◆ What you have to do ◆
With pictures removed, print the listing exactly.

◆ Data below ◆
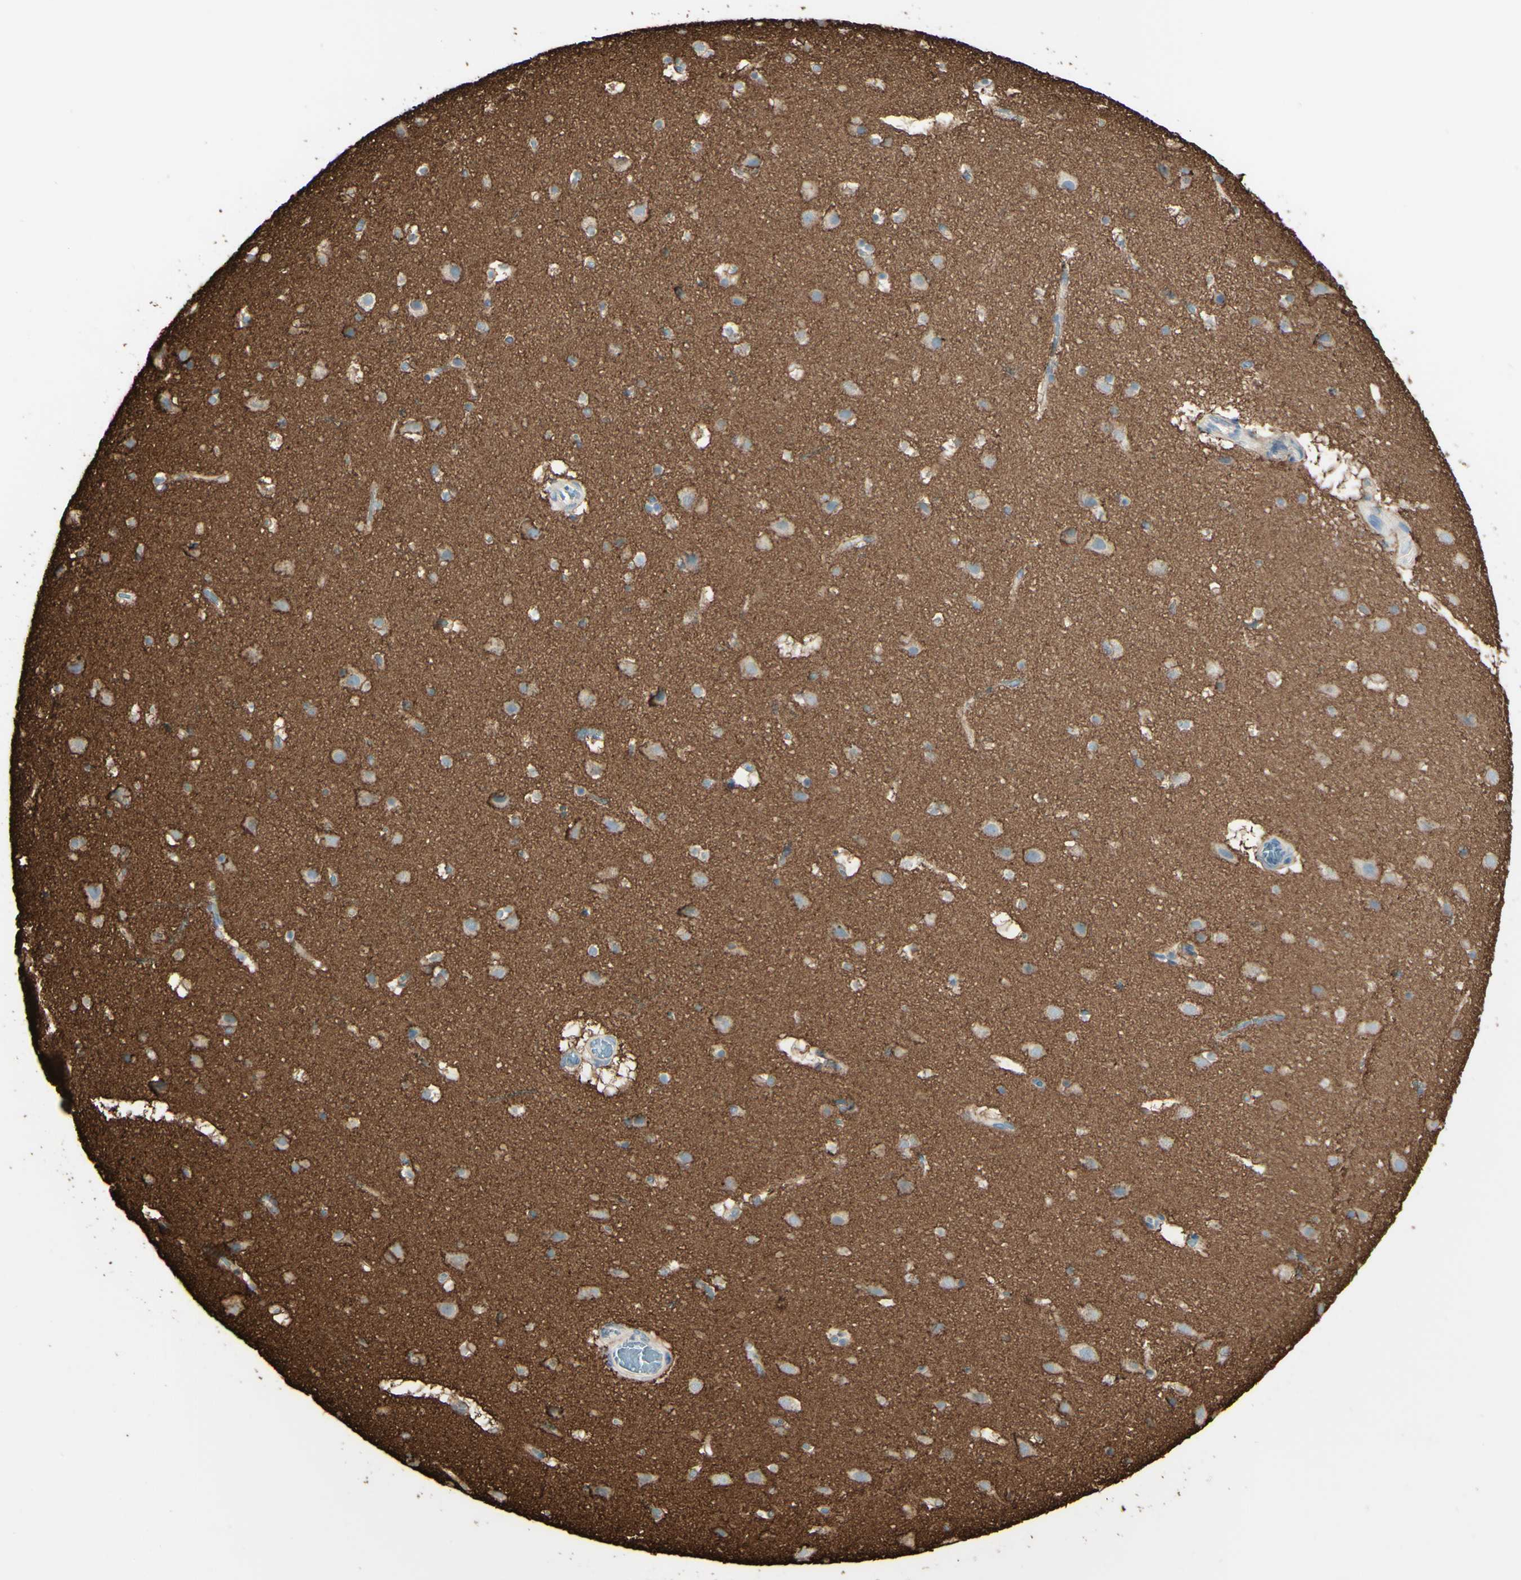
{"staining": {"intensity": "negative", "quantity": "none", "location": "none"}, "tissue": "cerebral cortex", "cell_type": "Endothelial cells", "image_type": "normal", "snomed": [{"axis": "morphology", "description": "Normal tissue, NOS"}, {"axis": "topography", "description": "Cerebral cortex"}], "caption": "Immunohistochemistry image of benign human cerebral cortex stained for a protein (brown), which reveals no expression in endothelial cells. (DAB (3,3'-diaminobenzidine) immunohistochemistry, high magnification).", "gene": "RNF149", "patient": {"sex": "male", "age": 45}}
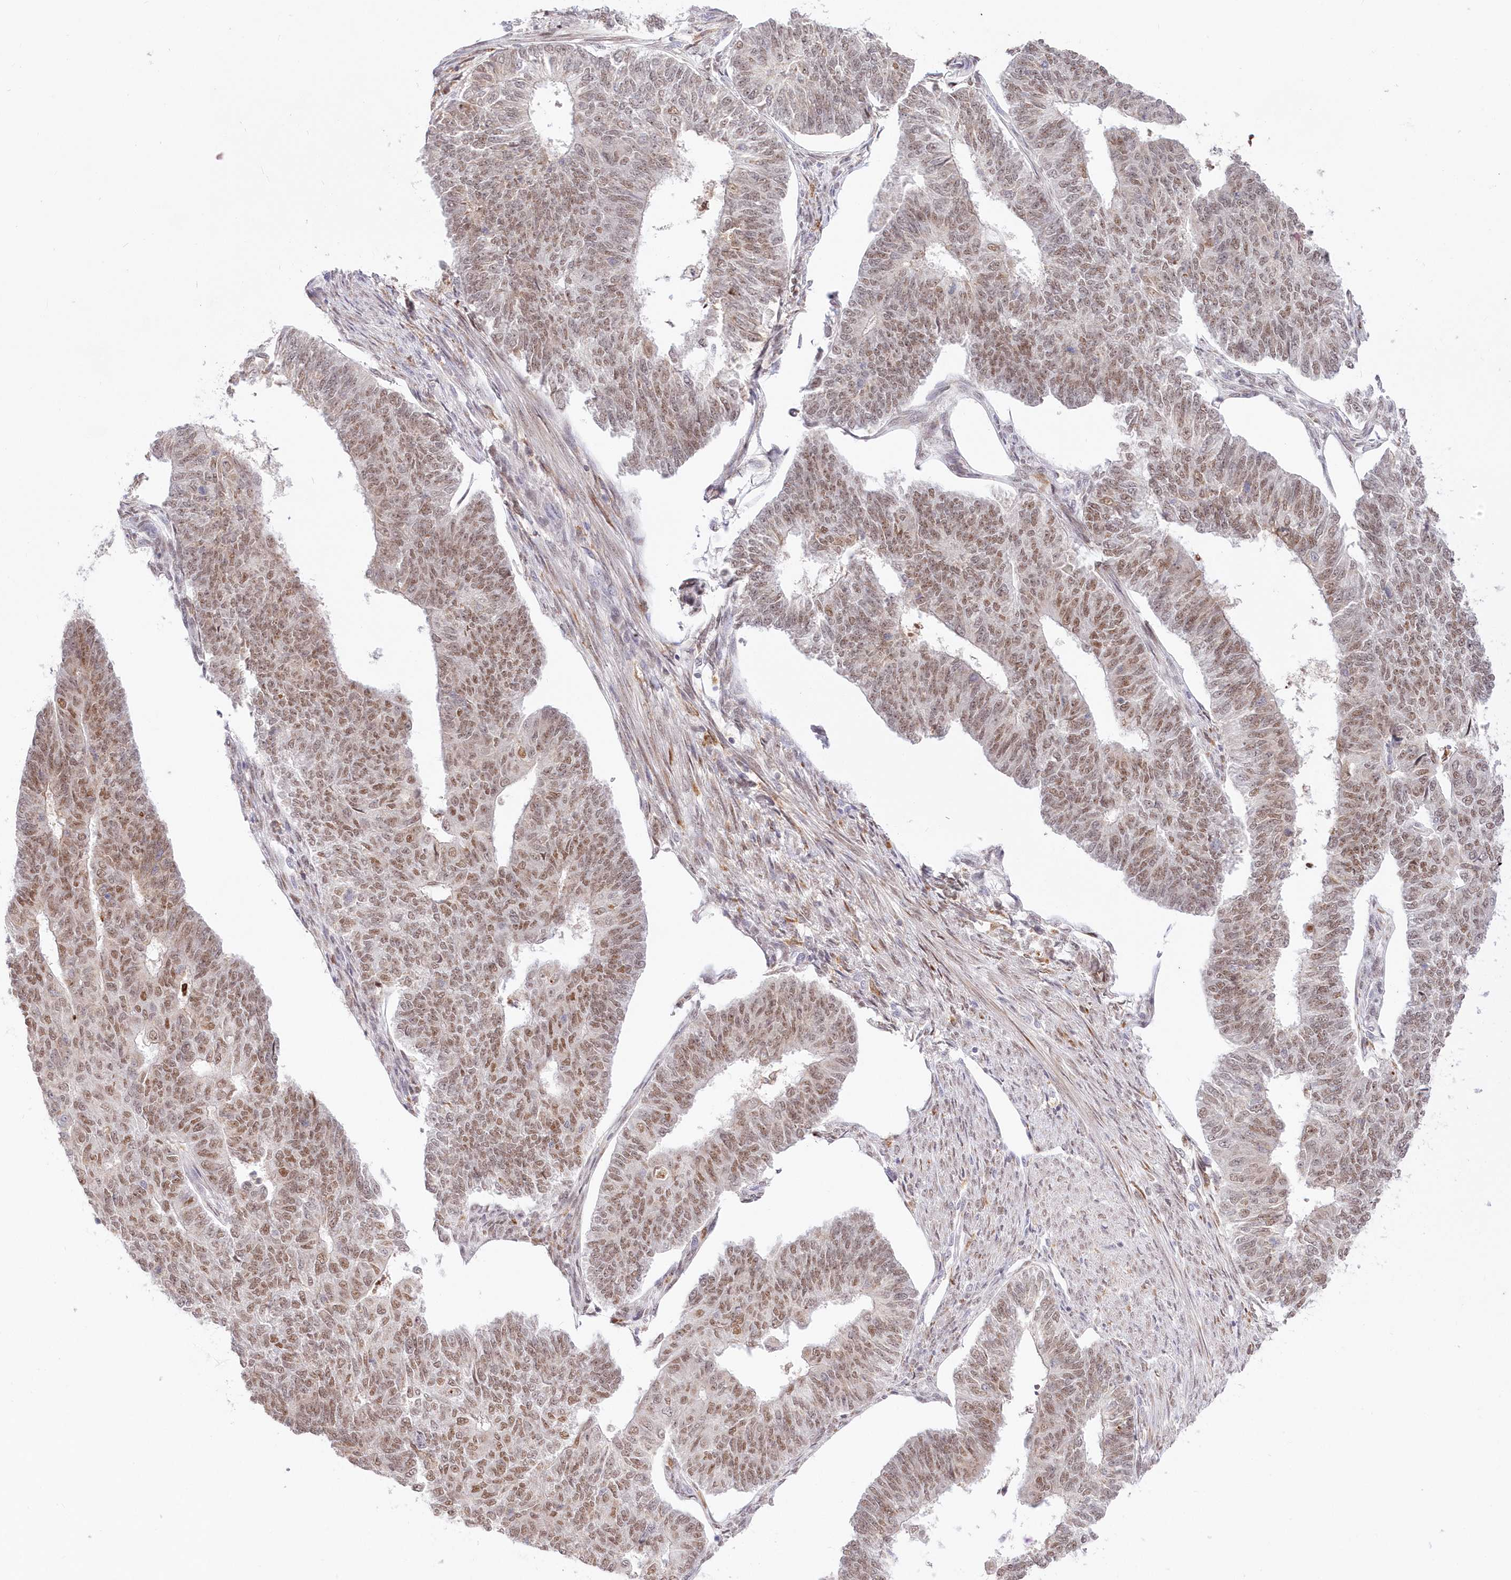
{"staining": {"intensity": "moderate", "quantity": ">75%", "location": "nuclear"}, "tissue": "endometrial cancer", "cell_type": "Tumor cells", "image_type": "cancer", "snomed": [{"axis": "morphology", "description": "Adenocarcinoma, NOS"}, {"axis": "topography", "description": "Endometrium"}], "caption": "Immunohistochemistry (DAB) staining of endometrial adenocarcinoma reveals moderate nuclear protein staining in about >75% of tumor cells.", "gene": "LDB1", "patient": {"sex": "female", "age": 32}}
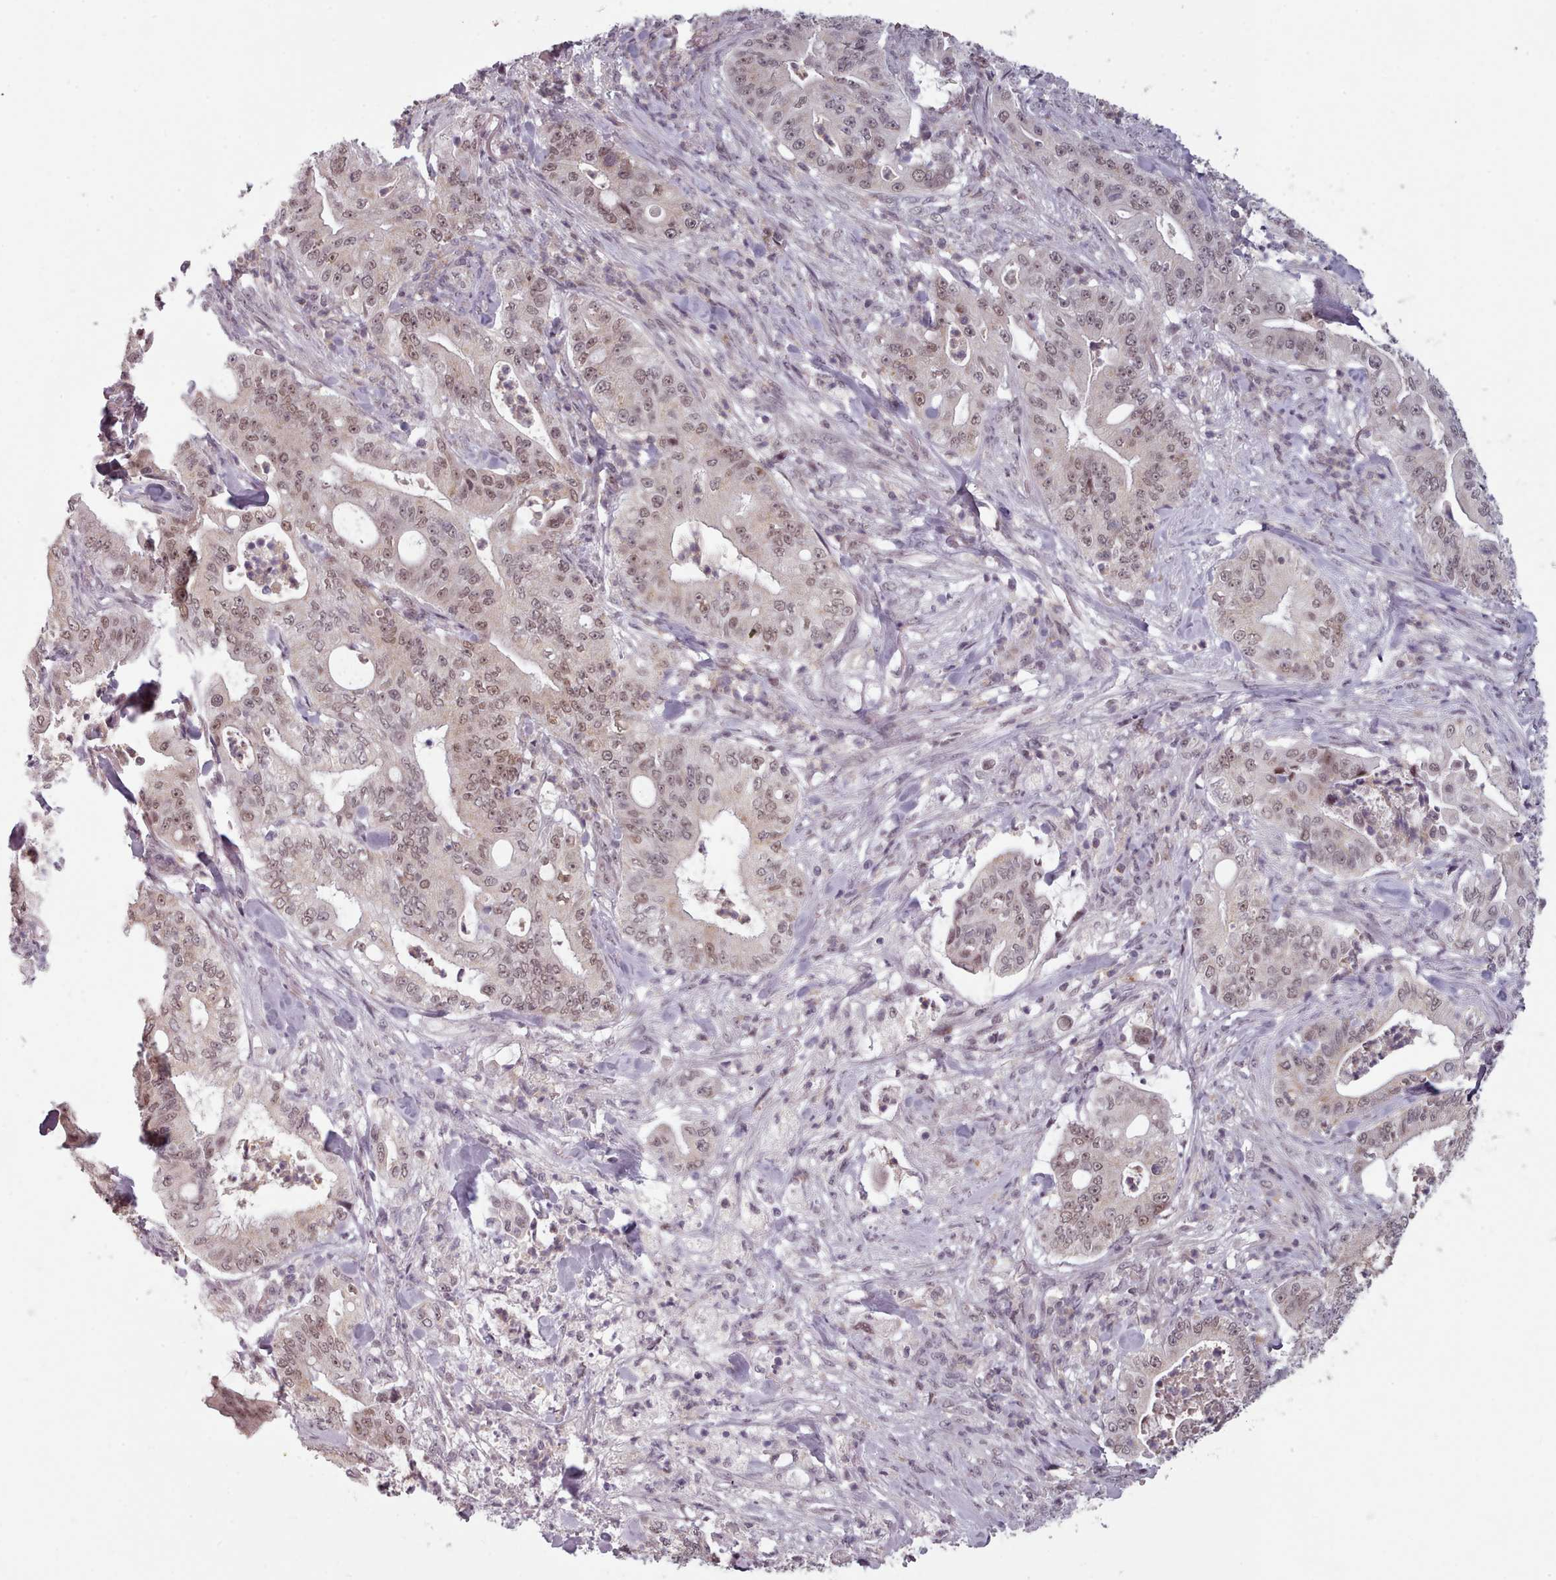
{"staining": {"intensity": "weak", "quantity": ">75%", "location": "nuclear"}, "tissue": "pancreatic cancer", "cell_type": "Tumor cells", "image_type": "cancer", "snomed": [{"axis": "morphology", "description": "Adenocarcinoma, NOS"}, {"axis": "topography", "description": "Pancreas"}], "caption": "Immunohistochemical staining of pancreatic cancer demonstrates low levels of weak nuclear positivity in approximately >75% of tumor cells.", "gene": "SRSF9", "patient": {"sex": "male", "age": 71}}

◆ Task response ◆
{"staining": {"intensity": "negative", "quantity": "none", "location": "none"}, "tissue": "cerebral cortex", "cell_type": "Endothelial cells", "image_type": "normal", "snomed": [{"axis": "morphology", "description": "Normal tissue, NOS"}, {"axis": "topography", "description": "Cerebral cortex"}], "caption": "Immunohistochemistry image of benign human cerebral cortex stained for a protein (brown), which reveals no expression in endothelial cells. (DAB (3,3'-diaminobenzidine) immunohistochemistry, high magnification).", "gene": "RNF149", "patient": {"sex": "male", "age": 45}}
{"staining": {"intensity": "moderate", "quantity": ">75%", "location": "nuclear"}, "tissue": "endometrial cancer", "cell_type": "Tumor cells", "image_type": "cancer", "snomed": [{"axis": "morphology", "description": "Adenocarcinoma, NOS"}, {"axis": "topography", "description": "Endometrium"}], "caption": "Immunohistochemistry (DAB) staining of endometrial adenocarcinoma reveals moderate nuclear protein staining in about >75% of tumor cells.", "gene": "LDB1", "patient": {"sex": "female", "age": 32}}
{"staining": {"intensity": "weak", "quantity": ">75%", "location": "nuclear"}, "tissue": "pancreatic cancer", "cell_type": "Tumor cells", "image_type": "cancer", "snomed": [{"axis": "morphology", "description": "Adenocarcinoma, NOS"}, {"axis": "topography", "description": "Pancreas"}], "caption": "Immunohistochemical staining of pancreatic cancer demonstrates low levels of weak nuclear positivity in approximately >75% of tumor cells.", "gene": "SRSF9", "patient": {"sex": "male", "age": 71}}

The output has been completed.